Maybe the Allianz/PIMCO investors have just gotten spoiled with their uber high yields and uber high returns in their bond funds and are now convinced these funds are less risky than their equity funds. When bond funds can offer 10% to 12% market yields and show 250% to 350% total returns over the last four years, then the perception that the Allianz/PIMCO fixed-income CEFs can do no wrong is at a point where it could be looked upon as a contrarian indicator.
Valuations between funds and fund classes have a way of balancing out over time depending on their NAV performances and the key is to get ahead of the curve before the market shifts. Last July, I wrote a 2-part series reviewing the Allianz/PIMCO equity CEFs and offered my recommendations on which funds, including PGP and NIE, were the most attractive. You can read that article here, Allianz/PIMCO's Best, which will also allow you to link to the Part I article.

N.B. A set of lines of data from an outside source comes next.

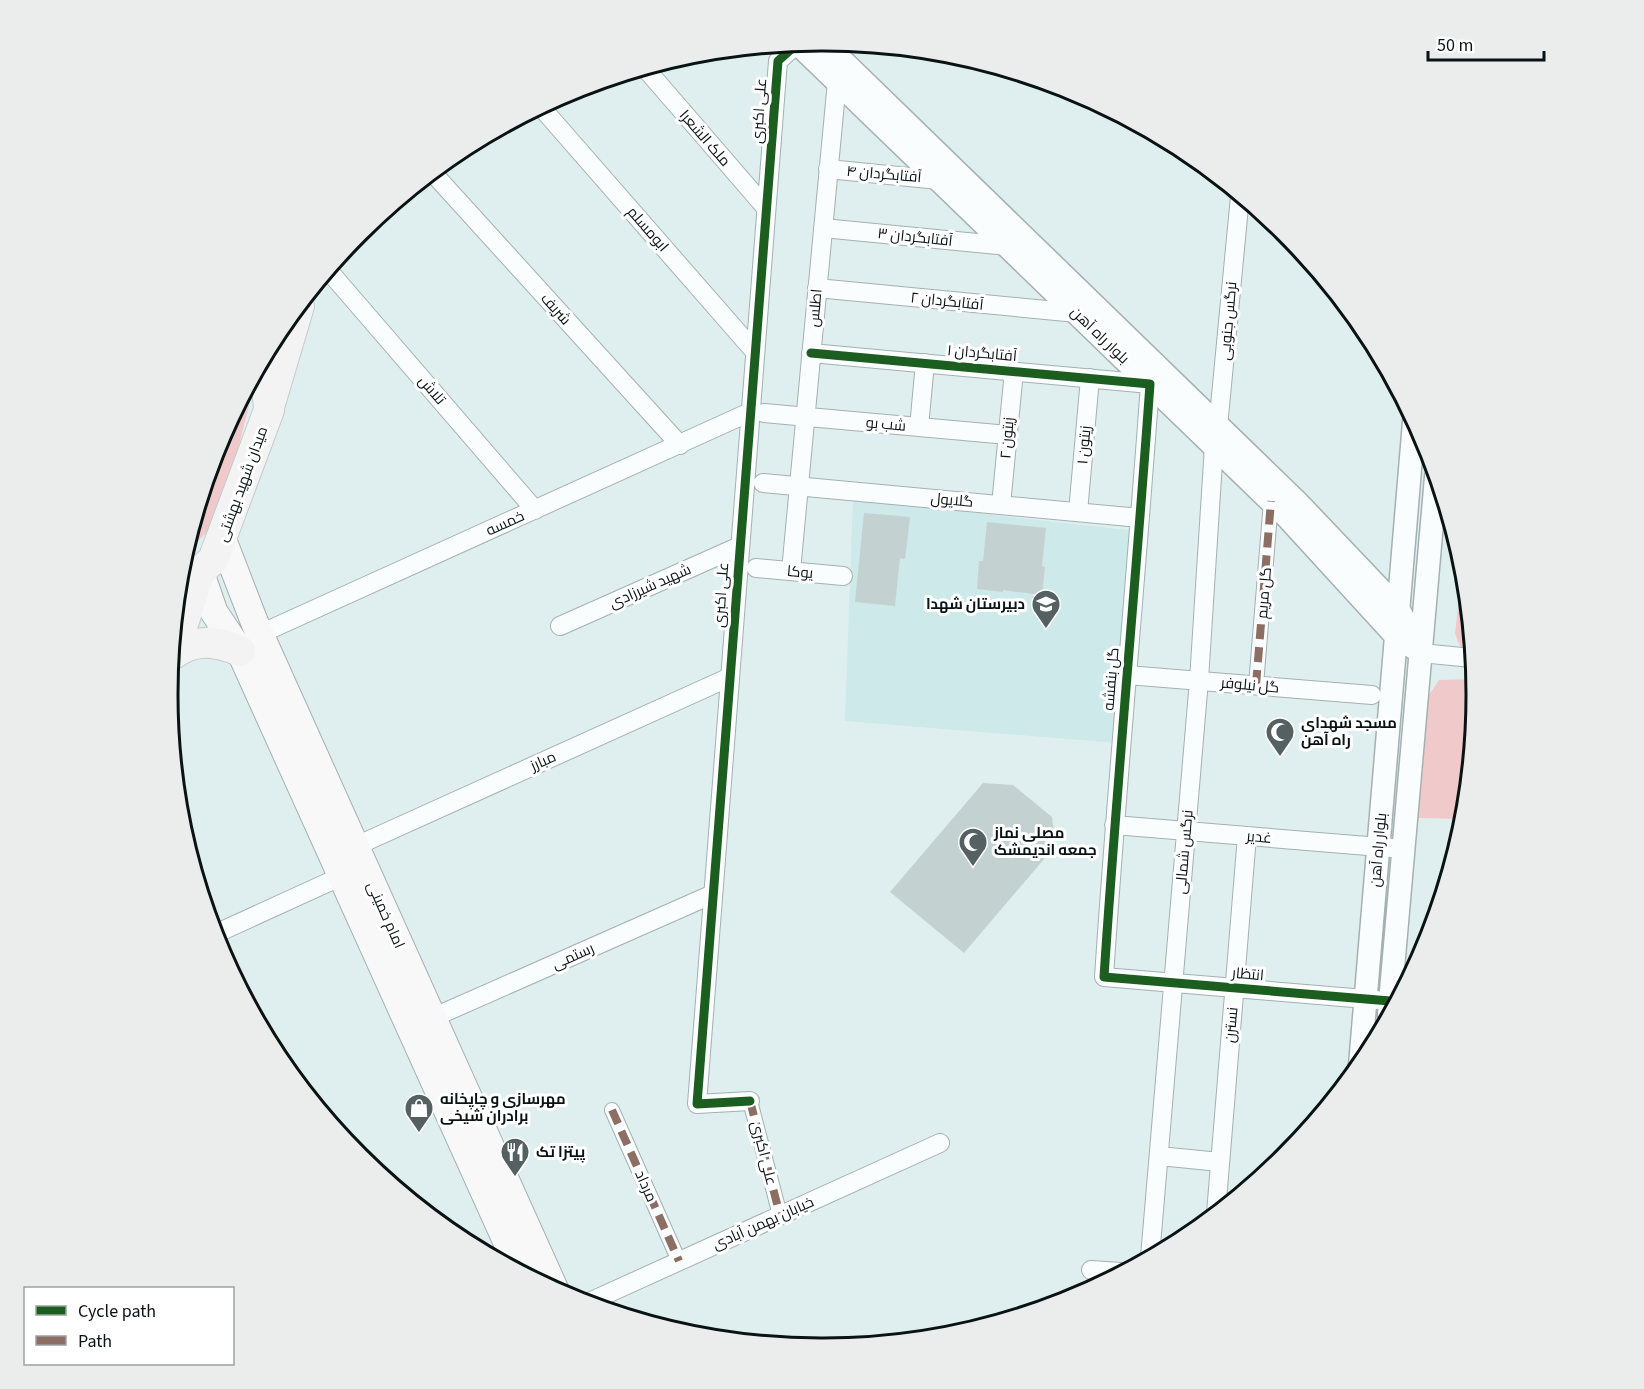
<svg xmlns="http://www.w3.org/2000/svg" width="1644" height="1389" font-family="'Source Sans 3',Cairo,sans-serif">
  <style>
    .built { fill: #cde9ea }
    .green { fill: #f0caca }
    .building { fill: #c4d1d1 }
    .lines { fill: none; stroke-linecap: round; stroke-linejoin: round }
    .pedestrian-casing { stroke: #a4b0b1; stroke-width: 16 }
    .minor-casing { stroke: #a4b0b1; stroke-width: 20 }
    .tertiary-casing { stroke: #a4b0b1; stroke-width: 25 }
    .secondary-casing { stroke: #a4b0b1; stroke-width: 29 }
    .primary-casing { stroke: #c3caca; stroke-width: 32 }
    .pedestrian { stroke: #fafdfd; stroke-width: 14 }
    .minor { stroke: #fafdfd; stroke-width: 18 }
    .tertiary { stroke: #fafdfd; stroke-width: 22 }
    .secondary { stroke: #f8f8f8; stroke-width: 27 }
    .primary { stroke: #f4f3f3; stroke-width: 30 }
    .quiet { stroke: #8d6e63; stroke-width: 8; stroke-dasharray: 15 8; stroke-linecap: butt }
    .cycleway-casing { stroke: #fff; stroke-width: 13 }
    .cycleway { stroke: #1b5e20; stroke-width: 9 }
    .labels { text-anchor: middle; stroke-width: 6; stroke-linejoin: round; paint-order: stroke }
    .street-label { font-size: 15px; fill: #091314; stroke: #fff }
    .poi-label { font-size: 15px; font-weight: bold; fill: #091314; stroke: #fff; text-anchor: start }
    .rim { fill: none; stroke: #091314; stroke-width: 3 }
  </style>
  <rect width="100%" height="100%" fill="#dfefef"/>
  <path class="built" d="M 853,499 L 1136,531 L 1117,743 L 845,721 Z"/>
  <path class="green" d="M 243,398 L 249,406 L 232,472 L 211,528 L 188,551 L 185,551 L 218,444 Z
    M 1459,597 L 1466,597 L 1471,648 L 1461,648 L 1455,634 Z
    M 1474,679 L 1476,695 L 1464,819 L 1418,818 L 1427,698 L 1439,680 Z"/>
  <path class="building" d="M 864,513 L 910,517 L 905,559 L 900,558 L 895,606 L 855,602 Z
    M 987,522 L 1046,528 L 1042,566 L 1045,567 L 1042,595 L 1003,590 L 1003,592 L 977,589 L 979,561 L 983,561 Z
    M 983,783 L 1013,785 L 1052,817 L 1056,845 L 964,953 L 890,892 Z"/>
  <g class="lines">
    <g class="pedestrian-casing">
      <path id="pedestrian" d="M 1256,685 L 1271,501
        M 750,1101 L 780,1215
        M 612,1110 L 679,1261"/>
    </g>
    <g class="minor-casing">
      <path id="minor" d="M 645,68 L 766,208
        M 541,107 L 755,352
        M 828,169 L 939,180
        M 432,172 L 680,445
        M 823,228 L 1008,246
        M 328,270 L 535,510
        M 817,288 L 1077,313
        M 811,353 L 1150,384 C 1136,582 1117,779 1104,977 L 1377,1000
        M 764,413 L 1008,435
        M 919,427 L 925,363
        M 763,483 L 1140,518
        M 1001,505 L 1014,371
        M 1078,512 L 1090,378
        M 756,568 L 843,576
        M 791,571 L 837,81
        M 560,626 L 740,546
        M 260,634 L 750,412
        M 1421,653 L 1472,658
        M 1127,675 L 1372,695
        M 1114,825 L 1404,849
        M 356,846 L 730,677
        M 215,934 L 342,876
        M 432,1018 L 713,894
        M 750,1101 L 697,1104 L 778,61 L 797,44
        M 1159,1156 L 1220,1162
        M 1216,1213 L 1247,836
        M 1150,1257 L 1199,680 L 1214,446 L 1218,427 L 1240,196
        M 1091,1270 L 1121,1272
        M 587,1303 L 940,1143"/>
    </g>
    <g class="tertiary-casing">
      <path id="tertiary" d="M 822,41 L 1299,504 L 1398,608 L 1419,649
        M 797,43 L 1287,517 L 1395,635 L 1421,653
        M 1389,1014 L 1436,477
        M 1360,1065 L 1414,422"/>
    </g>
    <g class="secondary-casing">
      <path id="secondary" d="M 222,538 L 254,621 L 555,1290
        M 200,571 L 214,612 L 240,651 L 520,1271"/>
    </g>
    <g class="primary-casing">
      <path id="primary" d="M 269,407 L 299,306
        M 180,571 L 187,573 L 200,571 L 213,560 L 269,410 C 268,395 268,384 255,374
        M 173,643 L 184,621 L 200,571
        M 172,655 C 195,638 215,641 240,651"/>
    </g>
    <use href="#pedestrian" class="pedestrian"/>
    <use href="#minor" class="minor"/>
    <use href="#tertiary" class="tertiary"/>
    <use href="#secondary" class="secondary"/>
    <use href="#primary" class="primary"/>
    <path class="quiet" d="M 1256,685 L 1271,501
      M 750,1101 L 780,1215
      M 612,1110 L 679,1261"/>
    <g class="cycleway-casing">
      <path id="cycleway" d="M 811,353 L 1150,384 C 1136,582 1117,779 1104,977 L 1390,1001
        M 750,1101 L 697,1104 L 778,61 L 797,44"/>
    </g>
    <use href="#cycleway" class="cycleway"/>
  </g>
  <defs>
    <g id="school-pin" transform="scale(1.5)"><path d="M0 17L-7.5 6A9.5 9.5 0 1 1 7.5 6Z" fill="#546061" stroke="#fff"/><path d="M0-5L7-2L0 1L-7-2ZM-4 1L0 2.5L4 1V4Q0 6-4 4Z" fill="#fff"/></g>
    <g id="mosque-pin" transform="scale(1.5)"><path d="M0 17L-7.5 6A9.5 9.5 0 1 1 7.5 6Z" fill="#546061" stroke="#fff"/><path d="M3.5-4.9A6 6 0 1 0 3.5 4.9A5 5 0 1 1 3.5-4.9Z" fill="#fff"/></g>
    <g id="shop-pin" transform="scale(1.5)"><path d="M0 17L-7.5 6A9.5 9.5 0 1 1 7.5 6Z" fill="#546061" stroke="#fff"/><path d="M-5-2.5h2.3a2.7 3.5 0 0 1 5.4 0H5L5.5 6h-11ZM-1.5-2.5h3a1.5 2.3 0 0 0-3 0Z" fill="#fff"/></g>
    <g id="restaurant-pin" transform="scale(1.5)"><path d="M0 17L-7.5 6A9.5 9.5 0 1 1 7.5 6Z" fill="#546061" stroke="#fff"/><path d="M-5-6h1v4h1v-4h1v4h1v-4h1v5L-1.5 .5V6h-2V.5L-5-1ZM5-6V6H3V1.5H1.5Q1.5-4 5-6Z" fill="#fff"/></g>
  </defs>
  <g fill-rule="evenodd">
    <use href="#school-pin" x="1046" y="604"/>
    <use href="#mosque-pin" x="1280" y="732"/>
    <use href="#mosque-pin" x="973" y="842"/>
    <use href="#shop-pin" x="419" y="1108"/>
    <use href="#restaurant-pin" x="515" y="1152"/>
  </g>
  <g class="labels">
    <g class="street-label">
      <text transform="translate(759 111) rotate(-86)" y="5">علی اکبری</text>
      <text transform="translate(705 138) rotate(49)" y="5">ملک الشعرا</text>
      <text transform="translate(884 174) rotate(5)" y="5">آفتابگردان ۴</text>
      <text transform="translate(648 229) rotate(49)" y="5">ابومسلم</text>
      <text transform="translate(915 237) rotate(6)" y="5">آفتابگردان ۳</text>
      <text transform="translate(947 301) rotate(6)" y="5">آفتابگردان ۲</text>
      <text transform="translate(815 308) rotate(-85)" y="5">اطلس</text>
      <text transform="translate(556 309) rotate(48)" y="5">شریف</text>
      <text transform="translate(1228 321) rotate(-85)" y="5">نرگس جنوبی</text>
      <text transform="translate(1100 335) rotate(44)" y="5">بلوار راه آهن</text>
      <text transform="translate(982 353) rotate(5)" y="5">آفتابگردان ۱</text>
      <text transform="translate(432 390) rotate(49)" y="5">تلاش</text>
      <text transform="translate(886 424) rotate(5)" y="5">شب بو</text>
      <text transform="translate(1007 438) rotate(-85)" y="5">زیتون ۲</text>
      <text transform="translate(1084 445) rotate(-85)" y="5">زیتون ۱</text>
      <text transform="translate(242 484) rotate(-70)" y="5">میدان شهید بهشتی</text>
      <text transform="translate(952 500) rotate(5)" y="5">گلایول</text>
      <text transform="translate(505 523) rotate(-24)" y="5">خمسه</text>
      <text transform="translate(800 572) rotate(5)" y="5">یوکا</text>
      <text transform="translate(650 586) rotate(-24)" y="5">شهید شیرزادی</text>
      <text transform="translate(1264 593) rotate(-85)" y="5">گل مریم</text>
      <text transform="translate(721 595) rotate(-86)" y="5">علی اکبری</text>
      <text transform="translate(1111 679) rotate(-85)" y="5">گل بنفشه</text>
      <text transform="translate(1250 685) rotate(5)" y="5">گل نیلوفر</text>
      <text transform="translate(543 761) rotate(-24)" y="5">مبارز</text>
      <text transform="translate(1259 837) rotate(5)" y="5">غدیر</text>
      <text transform="translate(1378 850) rotate(-85)" y="5">بلوار راه آهن</text>
      <text transform="translate(1184 852) rotate(-85)" y="5">نرگس شمالی</text>
      <text transform="translate(386 915) rotate(66)" y="5">امام خمینی</text>
      <text transform="translate(573 956) rotate(-24)" y="5">رستمی</text>
      <text transform="translate(1248 974) rotate(5)" y="5">انتظار</text>
      <text transform="translate(1231 1025) rotate(-85)" y="5">نسترن</text>
      <text transform="translate(764 1153) rotate(76)" y="5">علی اکبری</text>
      <text transform="translate(646 1186) rotate(66)" y="5">مرداد</text>
      <text transform="translate(763 1223) rotate(-24)" y="5">خیابان بهمن آبادی</text>
    </g>
    <g class="poi-label">
      <text x="1025" y="609" text-anchor="end">دبیرستان شهدا</text>
      <text x="1301" y="728">مسجد شهدای<tspan x="1301" dy="17">راه آهن</tspan></text>
      <text x="994" y="838">مصلی نماز<tspan x="994" dy="17">جمعه اندیمشک</tspan></text>
      <text x="440" y="1104">مهرسازی و چاپخانه<tspan x="440" dy="17">برادران شیخی</tspan></text>
      <text x="536" y="1157">پیتزا تک</text>
    </g>
  </g>
  <path d="M0 0H1644V1389H0ZM821 51H823A643 643 0 0 1 1466 694V695A643 643 0 0 1 823 1338H821A643 643 0 0 1 178 695V694A643 643 0 0 1 821 51Z" fill="#ebecec" fill-rule="evenodd"/>
  <path class="rim" d="M821 51H823A643 643 0 0 1 1466 694V695A643 643 0 0 1 823 1338H821A643 643 0 0 1 178 695V694A643 643 0 0 1 821 51Z"/>
  <rect x="24" y="1287" width="210" height="78" fill="#ffffff" stroke="#9da1a1" stroke-width="1.5"/>
  <rect x="36" y="1306" width="30" height="9" fill="#1b5e20" stroke="#9da1a1" stroke-width="1.5"/>
  <text x="78" y="1317" font-size="18" fill="#091314">Cycle path</text>
  <rect x="36" y="1336" width="30" height="9" fill="#8d6e63" stroke="#9da1a1" stroke-width="1.5"/>
  <text x="78" y="1347" font-size="18" fill="#091314">Path</text>
  <path d="M1428 51v9h116v-9" fill="none" stroke="#091314" stroke-width="3"/>
  <text x="1437" y="51" font-size="18" fill="#091314" stroke="#ffffff" stroke-width="4.5" paint-order="stroke">50 m</text>
</svg>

At the end of the article (Part II), I made the following assessments of the Allianz/PIMCO equity funds based primarily on their relative valuations and partly on other criteria. Note: Though I classify PGP as a hybrid bond fund first, Allianz/PIMCO includes PGP in their equity fund category.
- PIMCO Global StocksPlus PGP - Poor risk/reward (blue)
- Allianz Intl & Prem Strategy (NYSE:NAI) - Poor risk/reward (orange)
- Allianz NFJ Div Interest (NYSE:NFJ) - Average risk/reward (red)
- Allianz Equity & Convertible NIE - Good risk/reward (green)
- Allianz Glbl Eqty & Conv (NYSE:NGZ) - Excellent risk/reward (purple)
And this is how the five Allianz/PIMCO equity funds total return market prices performed since I wrote those articles from July 9th, 2012.
Though I made no predictions as to how the equity or bond markets would perform at the time, the relative valuations of these funds made it fairly predictable which funds offered the best risk/reward. As it turned out, both the equity and bond markets continued to perform well and no great rotation has yet to emerge.
But if one can predict the performances of a small group of equity funds over a relatively short seven months based almost entirely on relative valuations, then investors in the Allianz/PIMCO CEFs should take notice because if there is a rotation out of fixed-income securities, the valuations of their fixed-income funds have a lot more room to fall than their equity funds in my opinion.
*Information regarding Effective Leverage percentages are from CEFConnect.com.
**Market yields for the tax-free municipal bond funds are also from CEFConnect.com and show tax-equivalent yields assuming a 35% Federal tax rate.
Disclosure: I am long NIE, NGZ. I wrote this article myself, and it expresses my own opinions. I am not receiving compensation for it (other than from Seeking Alpha). I have no business relationship with any company whose stock is mentioned in this article.